ASSIGNMENT: Among the lines below, keep only those from the one containing "11: (376, 231)" through the one containing "24: (483, 173)", and reproduce them exactly.

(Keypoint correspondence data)
>>>
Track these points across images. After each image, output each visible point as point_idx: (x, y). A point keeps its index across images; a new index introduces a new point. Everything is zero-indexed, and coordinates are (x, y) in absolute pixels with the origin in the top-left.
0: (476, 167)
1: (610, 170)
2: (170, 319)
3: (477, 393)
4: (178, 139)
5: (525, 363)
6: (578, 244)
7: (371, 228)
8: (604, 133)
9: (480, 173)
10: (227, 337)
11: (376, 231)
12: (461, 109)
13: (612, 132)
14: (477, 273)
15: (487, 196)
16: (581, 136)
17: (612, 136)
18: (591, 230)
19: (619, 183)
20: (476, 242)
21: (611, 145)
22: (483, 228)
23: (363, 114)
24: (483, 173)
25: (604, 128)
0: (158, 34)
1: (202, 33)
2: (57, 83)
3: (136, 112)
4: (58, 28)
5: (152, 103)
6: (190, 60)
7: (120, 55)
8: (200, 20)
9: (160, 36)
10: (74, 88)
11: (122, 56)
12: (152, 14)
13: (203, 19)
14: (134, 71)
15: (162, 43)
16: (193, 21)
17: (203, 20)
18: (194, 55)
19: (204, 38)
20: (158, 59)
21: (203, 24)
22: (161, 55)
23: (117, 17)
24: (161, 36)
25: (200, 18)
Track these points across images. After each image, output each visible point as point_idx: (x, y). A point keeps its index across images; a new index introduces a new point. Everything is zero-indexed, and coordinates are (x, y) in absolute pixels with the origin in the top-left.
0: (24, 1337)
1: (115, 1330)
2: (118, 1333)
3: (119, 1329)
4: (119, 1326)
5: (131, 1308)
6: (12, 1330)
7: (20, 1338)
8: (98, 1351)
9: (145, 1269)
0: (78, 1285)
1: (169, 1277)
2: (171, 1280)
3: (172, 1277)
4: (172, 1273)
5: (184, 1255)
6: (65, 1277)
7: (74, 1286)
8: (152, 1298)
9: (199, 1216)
<<<
>>>
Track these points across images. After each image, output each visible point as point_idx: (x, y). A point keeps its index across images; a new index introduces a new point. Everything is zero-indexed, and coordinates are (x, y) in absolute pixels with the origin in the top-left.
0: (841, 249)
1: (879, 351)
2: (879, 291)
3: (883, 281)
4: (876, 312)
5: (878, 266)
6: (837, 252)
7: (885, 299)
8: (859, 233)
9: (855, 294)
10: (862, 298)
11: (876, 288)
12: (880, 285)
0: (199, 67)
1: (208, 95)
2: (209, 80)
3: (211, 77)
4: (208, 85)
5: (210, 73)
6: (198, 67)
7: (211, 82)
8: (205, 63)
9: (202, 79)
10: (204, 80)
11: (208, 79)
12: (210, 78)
<<<
>>>
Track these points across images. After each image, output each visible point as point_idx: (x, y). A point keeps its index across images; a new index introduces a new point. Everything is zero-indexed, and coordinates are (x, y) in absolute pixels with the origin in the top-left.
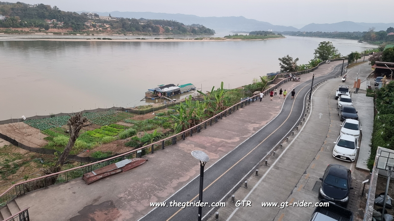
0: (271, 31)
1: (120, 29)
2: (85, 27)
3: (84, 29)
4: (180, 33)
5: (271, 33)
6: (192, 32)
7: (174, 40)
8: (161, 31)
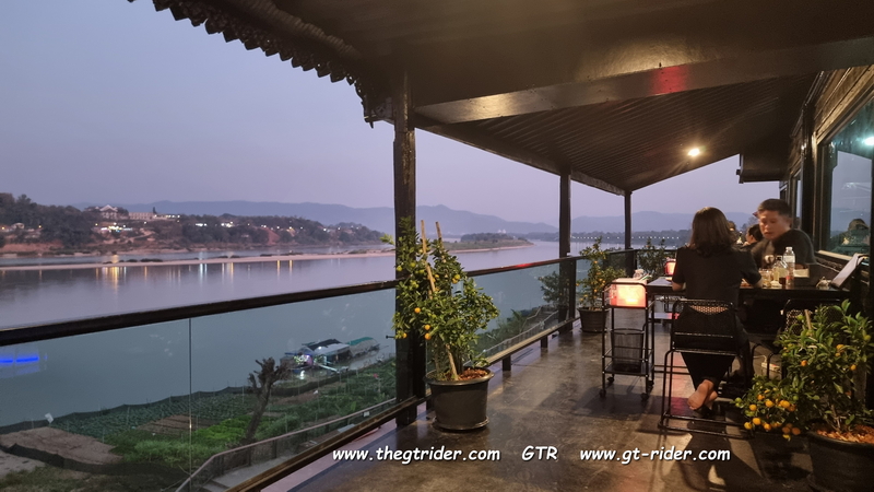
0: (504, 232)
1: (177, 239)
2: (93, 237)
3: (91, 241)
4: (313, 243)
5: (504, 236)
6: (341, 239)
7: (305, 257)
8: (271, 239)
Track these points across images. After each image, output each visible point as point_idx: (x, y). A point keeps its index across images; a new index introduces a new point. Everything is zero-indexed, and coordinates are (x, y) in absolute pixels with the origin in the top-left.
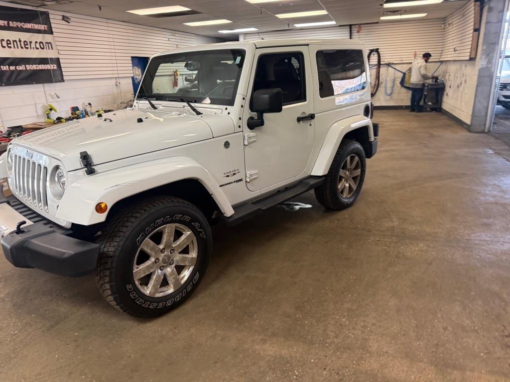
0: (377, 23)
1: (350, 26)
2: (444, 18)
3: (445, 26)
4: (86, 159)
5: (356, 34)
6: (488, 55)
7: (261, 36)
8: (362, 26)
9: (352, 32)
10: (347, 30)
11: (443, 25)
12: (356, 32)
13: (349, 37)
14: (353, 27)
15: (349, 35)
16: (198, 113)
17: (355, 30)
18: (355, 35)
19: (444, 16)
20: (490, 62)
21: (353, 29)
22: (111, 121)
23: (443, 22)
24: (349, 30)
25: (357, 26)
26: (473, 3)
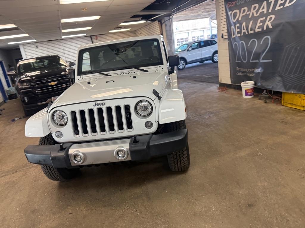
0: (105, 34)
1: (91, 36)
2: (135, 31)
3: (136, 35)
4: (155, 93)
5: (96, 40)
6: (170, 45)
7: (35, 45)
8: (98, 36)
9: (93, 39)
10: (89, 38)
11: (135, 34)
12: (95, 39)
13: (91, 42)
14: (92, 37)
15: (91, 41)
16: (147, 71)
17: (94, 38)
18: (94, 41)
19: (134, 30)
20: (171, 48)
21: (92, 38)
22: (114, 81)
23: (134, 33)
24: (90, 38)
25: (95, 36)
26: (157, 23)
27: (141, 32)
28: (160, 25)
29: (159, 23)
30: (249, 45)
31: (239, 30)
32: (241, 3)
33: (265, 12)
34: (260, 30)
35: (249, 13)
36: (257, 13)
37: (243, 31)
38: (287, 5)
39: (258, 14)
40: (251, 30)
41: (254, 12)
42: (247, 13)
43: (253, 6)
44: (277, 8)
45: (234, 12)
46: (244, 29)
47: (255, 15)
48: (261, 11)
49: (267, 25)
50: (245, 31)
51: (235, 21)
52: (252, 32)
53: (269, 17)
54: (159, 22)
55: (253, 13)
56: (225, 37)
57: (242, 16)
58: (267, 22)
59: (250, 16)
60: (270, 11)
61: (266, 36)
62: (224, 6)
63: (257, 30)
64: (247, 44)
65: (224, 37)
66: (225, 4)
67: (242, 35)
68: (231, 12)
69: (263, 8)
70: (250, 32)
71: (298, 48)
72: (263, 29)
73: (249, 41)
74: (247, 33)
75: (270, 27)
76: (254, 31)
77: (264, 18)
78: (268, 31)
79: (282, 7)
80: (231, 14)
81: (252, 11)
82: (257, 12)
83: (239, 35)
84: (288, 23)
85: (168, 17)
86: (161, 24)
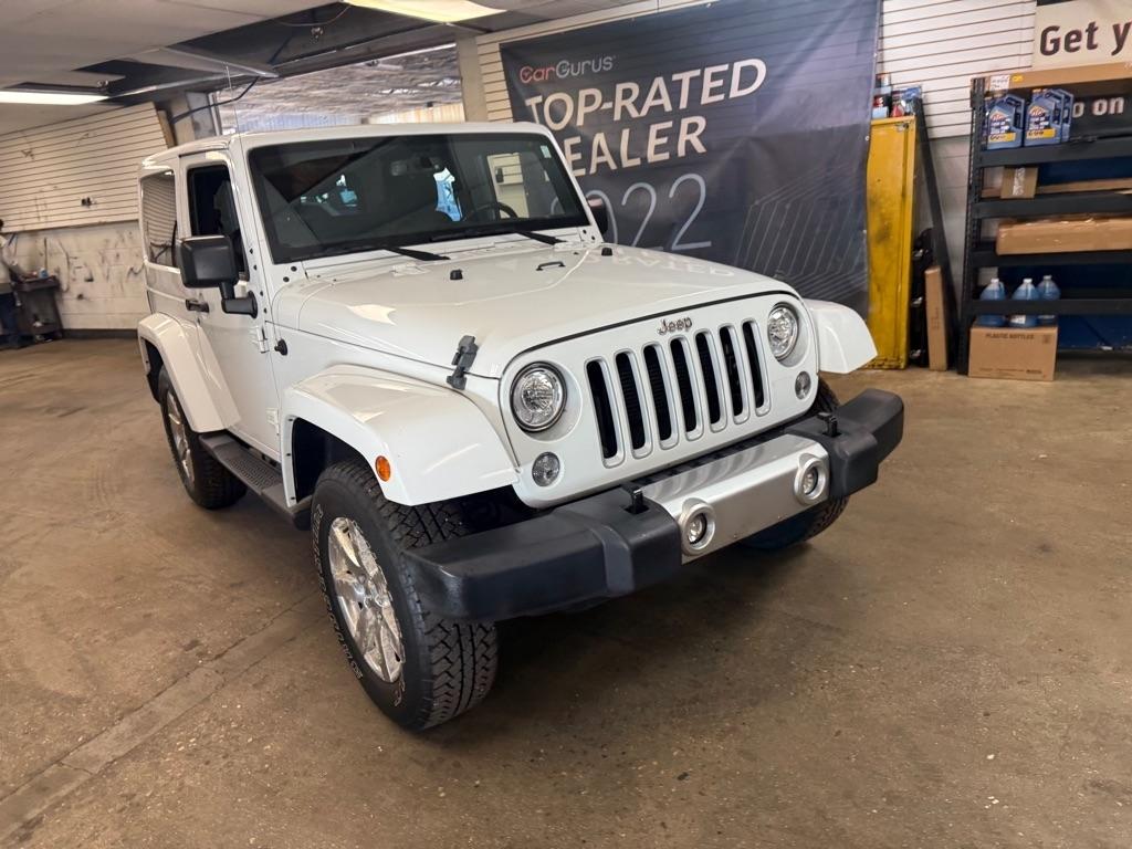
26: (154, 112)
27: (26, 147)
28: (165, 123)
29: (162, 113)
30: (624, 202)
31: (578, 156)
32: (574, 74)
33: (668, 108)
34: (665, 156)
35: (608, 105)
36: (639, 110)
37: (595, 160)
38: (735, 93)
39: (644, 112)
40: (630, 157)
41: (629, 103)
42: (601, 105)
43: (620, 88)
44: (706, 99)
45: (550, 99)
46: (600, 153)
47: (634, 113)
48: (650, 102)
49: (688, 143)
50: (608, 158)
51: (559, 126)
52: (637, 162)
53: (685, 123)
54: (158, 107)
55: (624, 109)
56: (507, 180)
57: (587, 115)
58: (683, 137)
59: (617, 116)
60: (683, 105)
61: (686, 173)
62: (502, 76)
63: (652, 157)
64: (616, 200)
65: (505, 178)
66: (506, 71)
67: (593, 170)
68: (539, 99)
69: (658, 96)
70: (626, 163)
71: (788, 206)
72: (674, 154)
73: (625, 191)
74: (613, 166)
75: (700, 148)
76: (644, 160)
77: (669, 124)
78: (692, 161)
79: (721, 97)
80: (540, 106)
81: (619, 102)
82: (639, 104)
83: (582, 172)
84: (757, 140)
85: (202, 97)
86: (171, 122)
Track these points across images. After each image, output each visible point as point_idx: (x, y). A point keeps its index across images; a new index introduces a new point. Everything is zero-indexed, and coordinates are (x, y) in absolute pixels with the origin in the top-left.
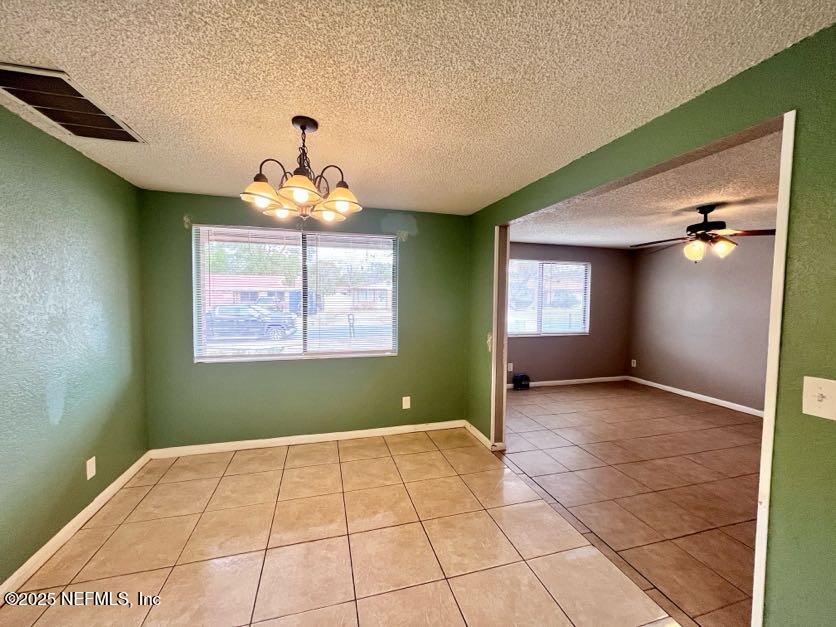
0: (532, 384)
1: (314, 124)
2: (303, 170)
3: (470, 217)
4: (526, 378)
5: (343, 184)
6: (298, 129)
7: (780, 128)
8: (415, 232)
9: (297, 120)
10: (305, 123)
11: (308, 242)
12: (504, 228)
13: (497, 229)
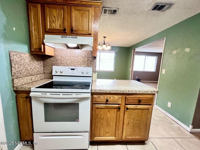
<<<
TASK SOLUTION:
11: (376, 231)
12: (461, 109)
13: (612, 132)
14: (477, 273)
15: (487, 196)
16: (581, 136)
17: (612, 136)
18: (591, 230)
19: (619, 183)
20: (476, 242)
21: (611, 145)
22: (483, 228)
23: (363, 114)
24: (483, 173)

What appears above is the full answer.